Railroad’s solution to rail blockades: enforce the law and jail protesters

Kansas City Southern calls for jailing protesters to deter further blockades

The solution to railway blockades that disrupt the movement of goods is to enforce the law, suggests the president of Kansas City Southern of México.

José Zozaya said allocating the necessary personnel and jailing protesters who block the rails are the way to get freight moving again.

“We have filed complaints and believe [the protesters] will be held responsible and some may go to jail. Once this happens, I’m sure that they’ll stop going out to block the tracks,” he said.

The federal penal code stipulates a jail sentence ranging from 15 days to two years for anyone blocking railways without inflicting damage. That sentence can be as long as five years if there is damage to the tracks.

Zozaya’s comment came after 10-15 members of the CNTE teachers’ union blocked the tracks in the port city of Lázaro Cárdenas, Michoacán, for several days last week, an action which disrupted the movement of around 20 trains.

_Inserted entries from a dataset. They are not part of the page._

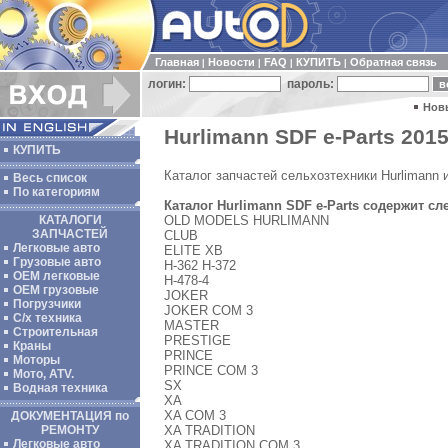
Главная
Новости
FAQ
КУПИТЬ
Обратная связь
|
|
|
|
логин:
пароль:
Нов
Hurlimann SDF e-Parts 2015
КУПИТЬ
Каталог запчастей сельхозтехники Hurlimann 
Весь список
По категориям
Каталог Hurlimann SDF e-Parts содержит с
OLD MODELS HURLIMANN
КАТАЛОГИ
ЗАПЧАСТЕЙ
CLUB
Легковые авто
ELITE XB
Грузовые авто
H-362 H-372
ОЕМ легковые
H-478-4
OEM грузовые
JOKER
Погрузчики
JOKER COM 3
С/х техника
MASTER
Строительная
PRESTIGE
Краны
PRINCE
Моторы
PRINCE COM 3
Мото, ATV.
SX
Водная техника
XA
XA COM 3
ДОКУМЕНТАЦИЯ по
XA TRADITION
РЕМОНТУ
Легковые авто
XA TRADITION COM 3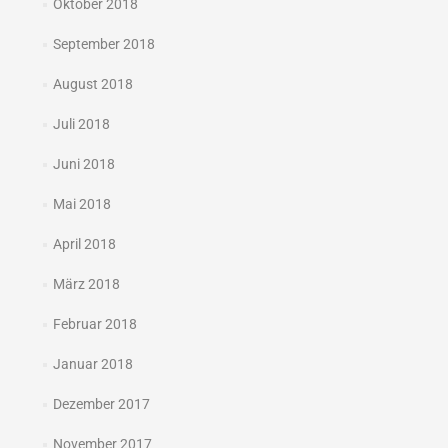
Oktober 2018
September 2018
August 2018
Juli 2018
Juni 2018
Mai 2018
April 2018
März 2018
Februar 2018
Januar 2018
Dezember 2017
November 2017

The company filed complaints against the protesters with the federal Attorney General’s Office (FGR).

The Nuevo León Chamber of Industrial Transformation (Caintra) called for authorities to find a solution to the problem, stating that blockades are difficult to deal with even when companies have prior warning of them.

“Caintra is asking for support and is joining the petition with other chambers to resolve a problem that gravely impacts logistics and the industrial sector of Mexico,” said institutional relations director Jesús Francisco López.

The blockade that paralyzed rail traffic in the port was lifted late last week after Michoacán Governor Silvano Aureoles Conejo promised to grant the teachers 2.24 million pesos (US $113,000) to settle outstanding debts with them.

Zozaya said investigations should still be carried out despite the negotiations.

“If the negotiations arrive at a happy ending, we can consider withdrawing the complaints . . . but in the interim, whoever blocks railways should go to jail,” he said.